Perra vida

—Wey, no mames. Déjame un poco de soda, no te la vayas a acabar. 
—No estés chingando, nomás pusiste cincuenta varos y quieres más. Vete a la verga. 

El sonido de la esnifada, cargada de mocos y miseria, se escuchó fuerte en ese cuarto de paredes rayadas y suelo frío. La noche se acercaba despacio, con su dosis de demonios propios, listos para arrancarte la camisa y matarte, sin preguntar ni avisar. 

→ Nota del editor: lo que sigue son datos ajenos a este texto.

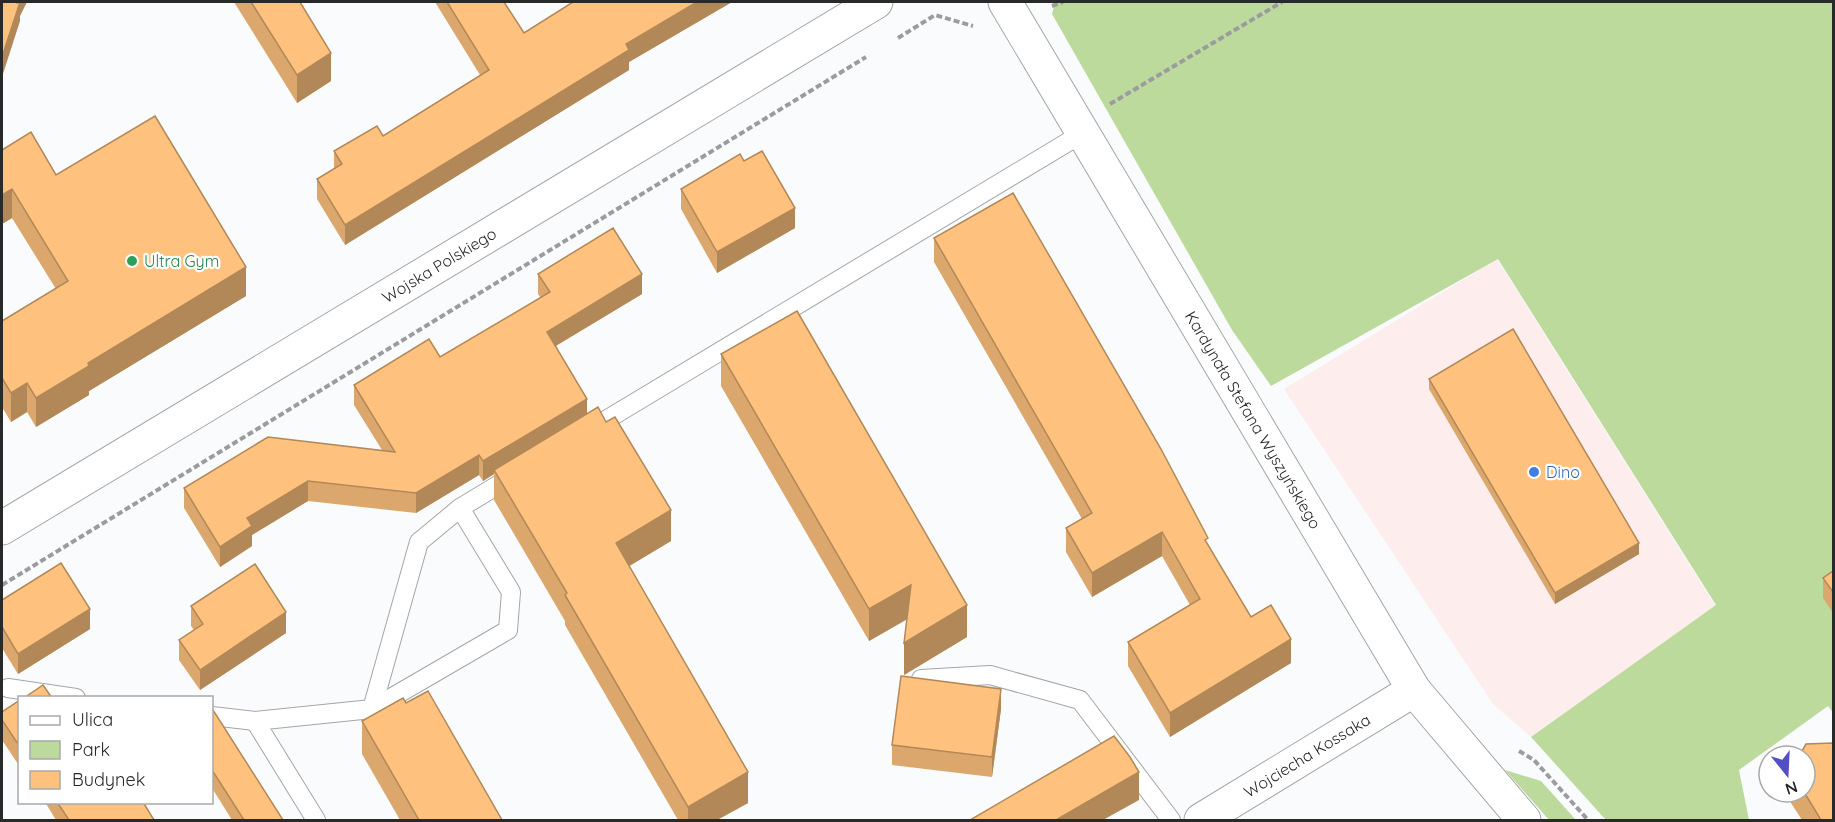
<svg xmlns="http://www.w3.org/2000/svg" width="1835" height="822" font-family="Quicksand,sans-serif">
  <rect width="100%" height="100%" fill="#f9fbfd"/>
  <path fill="#fdeded" d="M 1497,259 L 1720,613 L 1531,737 L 1493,704 L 1284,389 Z"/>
  <g fill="#bdda9d">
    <path d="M 1055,2 L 1833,2 L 1833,713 L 1828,706 L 1739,770 L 1749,820 L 1606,820 L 1531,737 L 1716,605 L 1498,259 L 1271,386 L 1232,330 L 1052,14 Z"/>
    <path d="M 1505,770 L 1541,781 L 1576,820 L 1549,820 Z"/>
  </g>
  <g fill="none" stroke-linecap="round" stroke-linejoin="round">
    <defs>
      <g id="service">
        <path d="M 586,432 L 1083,133"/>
        <path d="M 921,679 L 990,675 L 1080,700 L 1171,820"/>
        <path d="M 8,688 L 76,698"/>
        <path d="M 372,709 L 508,630 L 511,592 L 460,508"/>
        <path d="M 212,716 L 255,721"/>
        <path d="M 316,820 L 255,721 L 372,709 L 419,542 L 460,508 L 516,474"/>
      </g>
      <g id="minor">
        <path id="s1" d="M 1005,2 L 1414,690 L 1524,820"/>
        <path id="s2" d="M 1201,820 L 1414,690"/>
      </g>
      <g id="tertiary">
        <path id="s3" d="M 2,528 L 876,2"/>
      </g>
    </defs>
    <use href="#service" stroke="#a4a6a8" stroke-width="20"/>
    <use href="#minor" stroke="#a4a6a8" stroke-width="35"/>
    <use href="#tertiary" stroke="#a4a6a8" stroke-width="35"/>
    <g stroke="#9b9c9d" stroke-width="4" stroke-dasharray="6 3" stroke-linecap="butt">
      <path d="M 1052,6 L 1063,2"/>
      <path d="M 898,38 L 935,15 L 973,26"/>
      <path d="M 1110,104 L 1282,2"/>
      <path d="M 2,585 L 866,57"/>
      <path d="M 1519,751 L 1534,760 L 1588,820"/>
    </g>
    <use href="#service" stroke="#fff" stroke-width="18"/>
    <use href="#minor" stroke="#fff" stroke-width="33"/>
    <use href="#tertiary" stroke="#fff" stroke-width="33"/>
  </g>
  <g fill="#dba76c">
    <path d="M 234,2 L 300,2 L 331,81 L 297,103 Z"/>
    <path d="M 435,2 L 504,2 L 524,33 L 573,2 L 732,2 L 629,62 L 629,70 L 345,245 L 317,199 L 317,179 L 334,168 L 334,151 L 383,136 L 480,75 Z"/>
    <path d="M 2,150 L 56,175 L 246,296 L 89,391 L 89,395 L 36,427 L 27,412 L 11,422 L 2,407 L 2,321 L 56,289 L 12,218 L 2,224 Z"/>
    <path d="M 744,161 L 795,228 L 717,273 L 681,209 L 681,189 Z"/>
    <path d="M 934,238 L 1208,545 L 1251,617 L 1291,663 L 1170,737 L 1128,666 L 1128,642 L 1190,605 L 1162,556 L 1092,597 L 1066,552 L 1066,528 L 1082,519 L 934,262 Z"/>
    <path d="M 538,274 L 642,294 L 556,346 L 587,414 L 671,541 L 629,566 L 748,803 L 717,820 L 678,820 L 565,625 L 565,621 L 494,500 L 494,474 L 483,481 L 479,475 L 416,513 L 308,501 L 252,535 L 252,546 L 220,567 L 184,508 L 184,488 L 382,450 L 354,405 L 354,385 L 440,357 L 541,298 L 538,294 Z"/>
    <path d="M 721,354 L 967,637 L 904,675 L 907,619 L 869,641 L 721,386 Z"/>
    <path d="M 1429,379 L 1639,554 L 1555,604 L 1429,389 Z"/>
    <path d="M 1833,571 L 1833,613 L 1823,598 L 1823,578 Z"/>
    <path d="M 2,600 L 90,629 L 18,674 L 2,648 Z"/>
    <path d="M 191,606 L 286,633 L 200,690 L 179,660 L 179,640 L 194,630 L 191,626 Z"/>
    <path d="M 20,700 L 20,767 L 2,740 L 2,712 Z"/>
    <path d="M 406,703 L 502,820 L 400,820 L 362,754 L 362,721 Z"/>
    <path d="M 212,709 L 283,820 L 232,820 L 212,788 Z"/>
    <path d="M 1001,709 L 992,777 L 892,765 L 892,745 Z"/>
    <path d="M 1791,792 L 1805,792 L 1833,820 L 1802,820 L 1791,803 Z"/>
    <path d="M 45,802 L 143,802 L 154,820 L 56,820 Z"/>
  </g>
  <g fill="#b28858">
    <path d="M 17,2 L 27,2 L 20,16 L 20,21 L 2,77 L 2,57 Z"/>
    <path d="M 697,2 L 732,2 L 629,62 L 629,70 L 345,245 L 345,225 L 626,44 Z"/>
    <path d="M 331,53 L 331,81 L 297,103 L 297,75 Z"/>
    <path d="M 12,189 L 12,218 L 2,224 L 2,195 Z"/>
    <path d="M 795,208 L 795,228 L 717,273 L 717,252 Z"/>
    <path d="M 246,267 L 246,296 L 89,391 L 89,395 L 36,427 L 36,398 L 88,363 Z"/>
    <path d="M 642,274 L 642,294 L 547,351 L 547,332 Z"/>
    <path d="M 27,383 L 27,412 L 11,422 L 11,393 Z"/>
    <path d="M 587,399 L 587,419 L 494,470 L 494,474 L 483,481 L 483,461 Z"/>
    <path d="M 479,455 L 479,475 L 416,513 L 416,493 Z"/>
    <path d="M 308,481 L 308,501 L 252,535 L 252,546 L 220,567 L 220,547 L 247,518 Z"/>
    <path d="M 671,510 L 671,541 L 616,574 L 616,543 Z"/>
    <path d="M 1162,532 L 1162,556 L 1092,597 L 1092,573 Z"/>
    <path d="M 1639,543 L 1639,554 L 1555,604 L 1555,593 Z"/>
    <path d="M 911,585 L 911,617 L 869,641 L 869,609 Z"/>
    <path d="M 967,605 L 967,637 L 904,675 L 904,643 Z"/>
    <path d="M 90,609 L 90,629 L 18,674 L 18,654 Z"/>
    <path d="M 286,612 L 286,633 L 200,690 L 200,670 Z"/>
    <path d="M 1291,639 L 1291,663 L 1170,737 L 1170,713 Z"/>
    <path d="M 1001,689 L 1001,709 L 992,777 L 992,757 Z"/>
    <path d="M 748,772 L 748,803 L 717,820 L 688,820 L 688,807 Z"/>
    <path d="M 1139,772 L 1139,800 L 1103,820 L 1056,820 Z"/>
  </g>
  <g fill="#ffc27e" stroke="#b28858" stroke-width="1.5">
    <path d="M 2,2 L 17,2 L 17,3 L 20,2 L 2,57 Z"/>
    <path d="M 251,2 L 300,2 L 331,53 L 297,75 Z"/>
    <path d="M 447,2 L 504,2 L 524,33 L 573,2 L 697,2 L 626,44 L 629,50 L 345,225 L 317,179 L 342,164 L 334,151 L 377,126 L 383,136 L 489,70 Z"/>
    <path d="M 155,116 L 246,267 L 88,363 L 89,366 L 36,398 L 27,383 L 11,393 L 2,378 L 2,321 L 68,281 L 12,189 L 2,195 L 2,150 L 31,132 L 56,175 Z"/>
    <path d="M 762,151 L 795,208 L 717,252 L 681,189 L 740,154 L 744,161 Z"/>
    <path d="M 1013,193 L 1161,449 L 1208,538 L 1205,540 L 1251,617 L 1271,605 L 1291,639 L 1170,713 L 1128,642 L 1200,599 L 1162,532 L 1092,573 L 1066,528 L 1092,513 L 934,238 Z"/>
    <path d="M 613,228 L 642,274 L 547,332 L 587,399 L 483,461 L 479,455 L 416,493 L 308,481 L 247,518 L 252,526 L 220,547 L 184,488 L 268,437 L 395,452 L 354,385 L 429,339 L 440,357 L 550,292 L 538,274 Z"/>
    <path d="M 797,311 L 967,605 L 904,643 L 911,585 L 869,609 L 721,354 Z"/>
    <path d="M 1513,329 L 1639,543 L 1555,593 L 1429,379 Z"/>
    <path d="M 598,407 L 606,422 L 615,417 L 671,510 L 616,543 L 748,772 L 688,807 L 565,595 L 567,593 L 494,470 Z"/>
    <path d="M 61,563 L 90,609 L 18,654 L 2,627 L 2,600 Z"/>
    <path d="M 255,564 L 286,612 L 200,670 L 179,640 L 203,624 L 191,606 Z"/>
    <path d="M 1833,571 L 1833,592 L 1823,578 Z"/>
    <path d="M 901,676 L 1001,689 L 992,757 L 892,745 Z"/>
    <path d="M 43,685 L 52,698 L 24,698 Z"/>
    <path d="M 428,691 L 502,820 L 419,820 L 362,721 L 403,698 L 406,703 Z"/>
    <path d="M 20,700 L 20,747 L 2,720 L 2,712 Z"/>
    <path d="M 212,709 L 213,710 L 283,820 L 244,820 L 212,770 Z"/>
    <path d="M 1114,736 L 1130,757 L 1139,772 L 1056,820 L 970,820 Z"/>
    <path d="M 1833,743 L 1833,820 L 1821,820 L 1804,792 L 1805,756 L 1799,756 L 1806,744 Z"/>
    <path d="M 57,802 L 143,802 L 154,820 L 69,820 Z"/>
  </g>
  <circle fill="#2e9e5b" stroke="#fff" stroke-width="2" cx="132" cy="261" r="6"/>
  <circle fill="#3f7fe0" stroke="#fff" stroke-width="2" cx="1534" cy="472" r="6"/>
  <g text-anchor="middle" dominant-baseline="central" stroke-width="4.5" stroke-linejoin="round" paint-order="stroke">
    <g font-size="16" fill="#27864d" stroke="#fff" text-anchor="start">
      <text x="144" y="261">Ultra Gym</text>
    </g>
    <g font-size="16" fill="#282929" stroke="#fff">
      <text stroke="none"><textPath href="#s3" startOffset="510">Wojska Polskiego</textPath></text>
      <text stroke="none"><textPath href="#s1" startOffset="486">Kardynała Stefana Wyszyńskiego</textPath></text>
      <text stroke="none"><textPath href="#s2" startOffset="124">Wojciecha Kossaka</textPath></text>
    </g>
    <g font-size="16" fill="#366cbe" stroke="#fff" text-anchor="start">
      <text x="1546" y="472">Dino</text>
    </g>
  </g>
  <rect width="1835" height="822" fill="none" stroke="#282929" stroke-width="6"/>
  <rect x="18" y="696" width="195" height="108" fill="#ffffff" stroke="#a9a9a9" stroke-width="1.5"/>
  <rect x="30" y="716" width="30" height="9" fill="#ffffff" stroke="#a9a9a9" stroke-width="1.5"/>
  <text x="72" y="726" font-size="18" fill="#282929">Ulica</text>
  <rect x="30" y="741" width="30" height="18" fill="#bdda9d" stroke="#a9a9a9" stroke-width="1.5"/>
  <text x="72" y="756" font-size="18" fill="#282929">Park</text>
  <rect x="30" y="771" width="30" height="18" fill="#ffc27e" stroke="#a9a9a9" stroke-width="1.5"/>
  <text x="72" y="786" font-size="18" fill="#282929">Budynek</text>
  <g transform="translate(1787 774) rotate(162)"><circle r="28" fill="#ffffff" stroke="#a9a9a9" stroke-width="1.5"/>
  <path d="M0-4.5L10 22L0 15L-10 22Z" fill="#534ec5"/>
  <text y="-9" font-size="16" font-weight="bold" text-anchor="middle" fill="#282929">N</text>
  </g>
</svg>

Juan le dio otra jalada a una de las líneas de polvo blanco que tenía frente a sí. Inmediatamente después, volteo la cabeza hacia el cielo raso y cerro los ojos, sintiendo el ardor en su nariz y el adormecimiento de su garganta. Gimió, disfrutando el falso placer que la droga le brindaba, mientras su pulso se aceleraba y su cerebro comenzaba a maquinar y elaborar cientos de ideas, pensamientos suicidas y sueños vacíos. 

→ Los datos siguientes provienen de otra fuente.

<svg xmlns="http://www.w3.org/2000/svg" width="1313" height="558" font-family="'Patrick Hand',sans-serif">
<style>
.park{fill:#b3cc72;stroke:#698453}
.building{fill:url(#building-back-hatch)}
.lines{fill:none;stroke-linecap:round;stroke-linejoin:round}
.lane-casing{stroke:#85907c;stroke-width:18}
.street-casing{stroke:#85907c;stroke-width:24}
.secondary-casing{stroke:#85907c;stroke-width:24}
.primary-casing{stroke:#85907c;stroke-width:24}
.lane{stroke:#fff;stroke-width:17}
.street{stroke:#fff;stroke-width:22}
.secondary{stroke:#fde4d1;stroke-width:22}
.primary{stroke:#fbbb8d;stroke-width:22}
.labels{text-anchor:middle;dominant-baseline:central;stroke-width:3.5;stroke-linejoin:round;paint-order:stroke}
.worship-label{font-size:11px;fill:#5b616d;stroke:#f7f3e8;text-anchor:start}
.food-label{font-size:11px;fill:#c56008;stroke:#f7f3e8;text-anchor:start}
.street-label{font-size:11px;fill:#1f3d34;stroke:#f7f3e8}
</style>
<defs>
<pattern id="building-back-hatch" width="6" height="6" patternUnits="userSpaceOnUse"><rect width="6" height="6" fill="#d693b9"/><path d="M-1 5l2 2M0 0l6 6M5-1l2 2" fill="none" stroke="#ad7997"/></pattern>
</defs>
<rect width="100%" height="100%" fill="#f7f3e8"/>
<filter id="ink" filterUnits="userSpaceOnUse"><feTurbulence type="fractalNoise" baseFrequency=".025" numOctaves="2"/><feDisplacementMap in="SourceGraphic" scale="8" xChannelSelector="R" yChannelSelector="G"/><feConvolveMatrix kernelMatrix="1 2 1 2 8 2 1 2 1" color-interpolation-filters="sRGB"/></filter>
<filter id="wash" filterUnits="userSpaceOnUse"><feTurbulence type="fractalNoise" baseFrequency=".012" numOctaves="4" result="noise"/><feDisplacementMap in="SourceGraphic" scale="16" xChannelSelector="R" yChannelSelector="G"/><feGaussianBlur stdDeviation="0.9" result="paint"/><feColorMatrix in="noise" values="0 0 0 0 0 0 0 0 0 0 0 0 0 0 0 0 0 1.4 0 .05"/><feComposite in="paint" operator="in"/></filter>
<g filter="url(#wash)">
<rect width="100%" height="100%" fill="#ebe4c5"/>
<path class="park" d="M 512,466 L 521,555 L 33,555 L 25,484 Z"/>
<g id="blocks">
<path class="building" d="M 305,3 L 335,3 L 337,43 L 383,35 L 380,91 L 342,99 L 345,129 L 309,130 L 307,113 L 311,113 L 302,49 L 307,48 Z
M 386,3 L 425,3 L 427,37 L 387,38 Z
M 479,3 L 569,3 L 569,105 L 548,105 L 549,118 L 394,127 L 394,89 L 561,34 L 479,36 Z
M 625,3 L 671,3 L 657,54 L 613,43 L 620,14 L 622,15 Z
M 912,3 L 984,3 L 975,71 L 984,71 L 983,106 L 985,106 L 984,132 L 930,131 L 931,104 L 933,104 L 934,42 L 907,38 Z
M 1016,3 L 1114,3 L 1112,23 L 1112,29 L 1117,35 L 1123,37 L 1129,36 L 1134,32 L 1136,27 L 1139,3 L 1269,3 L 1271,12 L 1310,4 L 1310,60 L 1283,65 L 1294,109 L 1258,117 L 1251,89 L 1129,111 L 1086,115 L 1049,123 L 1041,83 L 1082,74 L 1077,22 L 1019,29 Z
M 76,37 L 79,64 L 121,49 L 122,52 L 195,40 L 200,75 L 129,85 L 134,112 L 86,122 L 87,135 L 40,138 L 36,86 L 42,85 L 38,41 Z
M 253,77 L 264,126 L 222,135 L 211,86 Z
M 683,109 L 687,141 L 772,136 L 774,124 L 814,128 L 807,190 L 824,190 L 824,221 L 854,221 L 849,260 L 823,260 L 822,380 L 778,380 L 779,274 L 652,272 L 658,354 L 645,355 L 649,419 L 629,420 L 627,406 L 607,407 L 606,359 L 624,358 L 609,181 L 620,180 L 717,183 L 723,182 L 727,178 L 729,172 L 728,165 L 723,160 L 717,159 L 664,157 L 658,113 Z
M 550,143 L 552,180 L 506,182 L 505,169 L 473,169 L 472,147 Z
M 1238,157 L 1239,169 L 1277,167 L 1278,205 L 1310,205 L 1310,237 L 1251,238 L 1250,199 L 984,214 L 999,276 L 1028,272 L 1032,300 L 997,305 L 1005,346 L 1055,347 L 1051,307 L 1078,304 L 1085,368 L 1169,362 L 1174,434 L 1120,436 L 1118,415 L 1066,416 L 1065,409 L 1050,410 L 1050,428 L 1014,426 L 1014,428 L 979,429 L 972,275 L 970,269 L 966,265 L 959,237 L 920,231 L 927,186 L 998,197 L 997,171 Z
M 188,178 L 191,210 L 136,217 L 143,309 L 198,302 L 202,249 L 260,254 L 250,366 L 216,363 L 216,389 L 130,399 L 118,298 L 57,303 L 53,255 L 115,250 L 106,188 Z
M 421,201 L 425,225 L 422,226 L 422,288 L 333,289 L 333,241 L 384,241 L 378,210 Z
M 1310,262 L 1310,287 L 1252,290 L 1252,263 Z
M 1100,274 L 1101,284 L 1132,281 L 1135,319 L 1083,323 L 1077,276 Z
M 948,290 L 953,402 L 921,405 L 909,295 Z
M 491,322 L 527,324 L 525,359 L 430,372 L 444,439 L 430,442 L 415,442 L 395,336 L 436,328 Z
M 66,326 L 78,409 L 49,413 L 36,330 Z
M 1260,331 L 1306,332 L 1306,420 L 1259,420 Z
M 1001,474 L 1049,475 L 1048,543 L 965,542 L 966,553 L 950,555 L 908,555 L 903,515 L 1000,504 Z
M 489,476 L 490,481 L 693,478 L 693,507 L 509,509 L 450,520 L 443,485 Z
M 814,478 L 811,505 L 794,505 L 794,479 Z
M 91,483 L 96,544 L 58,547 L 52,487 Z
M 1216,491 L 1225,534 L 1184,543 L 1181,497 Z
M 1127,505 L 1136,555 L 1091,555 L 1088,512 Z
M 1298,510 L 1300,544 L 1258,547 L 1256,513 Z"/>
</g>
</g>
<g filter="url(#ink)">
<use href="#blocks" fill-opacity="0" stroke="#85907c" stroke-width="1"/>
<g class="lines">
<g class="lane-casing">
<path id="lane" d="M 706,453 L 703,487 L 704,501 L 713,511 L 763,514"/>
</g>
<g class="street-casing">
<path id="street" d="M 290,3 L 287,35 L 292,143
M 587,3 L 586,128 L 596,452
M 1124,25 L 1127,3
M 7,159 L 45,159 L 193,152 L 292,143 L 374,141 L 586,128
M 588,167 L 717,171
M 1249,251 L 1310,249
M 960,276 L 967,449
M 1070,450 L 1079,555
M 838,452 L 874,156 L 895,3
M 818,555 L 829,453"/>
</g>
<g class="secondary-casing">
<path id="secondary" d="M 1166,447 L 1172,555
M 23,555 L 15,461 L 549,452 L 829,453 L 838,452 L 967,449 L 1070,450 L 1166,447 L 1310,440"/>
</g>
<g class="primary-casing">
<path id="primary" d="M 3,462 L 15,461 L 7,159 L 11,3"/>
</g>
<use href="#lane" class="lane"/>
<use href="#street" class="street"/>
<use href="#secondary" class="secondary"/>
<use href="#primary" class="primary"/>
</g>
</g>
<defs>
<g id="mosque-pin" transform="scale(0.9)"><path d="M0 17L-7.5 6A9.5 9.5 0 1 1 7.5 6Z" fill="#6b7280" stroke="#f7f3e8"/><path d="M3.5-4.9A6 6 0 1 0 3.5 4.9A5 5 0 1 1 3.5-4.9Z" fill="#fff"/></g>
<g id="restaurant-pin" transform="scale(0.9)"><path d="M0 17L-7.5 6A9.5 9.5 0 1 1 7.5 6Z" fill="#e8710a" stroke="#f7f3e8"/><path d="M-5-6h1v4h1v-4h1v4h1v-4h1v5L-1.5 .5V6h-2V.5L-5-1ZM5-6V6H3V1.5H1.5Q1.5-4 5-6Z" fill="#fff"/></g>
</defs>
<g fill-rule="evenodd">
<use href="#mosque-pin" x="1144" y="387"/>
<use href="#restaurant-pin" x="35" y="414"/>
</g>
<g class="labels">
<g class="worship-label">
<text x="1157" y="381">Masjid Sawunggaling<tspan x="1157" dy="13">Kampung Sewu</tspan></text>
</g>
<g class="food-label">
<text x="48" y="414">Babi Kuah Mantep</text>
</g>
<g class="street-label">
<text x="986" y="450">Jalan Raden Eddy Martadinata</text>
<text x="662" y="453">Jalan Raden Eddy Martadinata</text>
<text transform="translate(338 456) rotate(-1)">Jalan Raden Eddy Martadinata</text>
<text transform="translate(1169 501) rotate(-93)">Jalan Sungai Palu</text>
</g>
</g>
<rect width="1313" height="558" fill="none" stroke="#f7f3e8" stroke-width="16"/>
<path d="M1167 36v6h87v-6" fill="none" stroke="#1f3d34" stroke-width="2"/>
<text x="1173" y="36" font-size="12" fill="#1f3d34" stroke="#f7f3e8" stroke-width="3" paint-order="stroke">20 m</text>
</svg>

—No seas culero, puto —le dijo Miguel, mientras sus ojos no dejaban de ver la cocaína. 

—¡Ya te dije que quites a la chingada, pendejo! — le grito Juan, al mismo tiempo que lo empujaba. 

Miguel cayó de nalgas. Vio como su amigo volvía a darle otro jalón y sintió su sangre hervir. Lo que segundos antes había sido una tarde de risas, entre alcohol y dulces, se había convertido en un sentimiento de odio y humillación que le carcomía el alma. 

Saco el filero que llevaba siempre consigo y le asestó la primera puñalada en la espalda. Todo paso en cámara lenta. Vio el primer hilo de sangre correr por la piel desnuda, mientras Juan volteaba a ver a su verdugo. Retorció un poco el arma antes de sacarla y clavarla de nuevo, ahora en el cuello.

—¡Te dije que me dieras más, hijo de tu perra madre! —le gritaba, mientras lo apuñalaba presa de un frenesí asesino, una y otra vez, salpicando todo de sangre y sudor —¡No te costaba nada pinche ojete de mierda, nada!

Juan sintió un escozor en la espalda. Inmediatamente después de eso, su respiración se volvió difícil mientras la sangre llenaba sus pulmones, ahogándolo. Giro un poco la cabeza y de reojo vio la hoja del cebollero bajar sobre su cuerpo, abriéndole un agujero en el cuello. Sabía que ya no podía hacer nada. Quiso gritar, pero de su garganta solo broto sangre y saliva. La asfixia era inminente. Vio la mesa y pensó absurdamente que la coca se había arruinado, ya que el líquido había caído sobre ella, disolviéndola poco a poco.

A los pocos minutos, todo había terminado. Juan yacía sobre su costado, con un charco rojo creciendo debajo de él y los ojos abiertos, viendo a la nada. Un sabor acre empezó a llenar el cuarto, con el olor a muerte avanzando centímetro a centímetro. Miguel lo volteo y esculco sus bolsillos, rebuscando dinero y -su verdadero propósito- las otras drogas que habían comprado juntos. Cuando encontró lo que quería se sentó frente a Juan, mientras recargaba la espalda contra la pared sacaba la pipa de cristal, para quemar la piedra que acababa de tomar. Miro a Juan y con un tono que mezclaba las lágrimas con la rabia, le dijo:

—Te dije que me dejaras un poco, pinche pendejo —mientras le daba una profunda calada, sumiéndolo lentamente en el vacío de su miseria, pesadillas de soledad y noche, junto a los demonios que ya habían hecho su trabajo.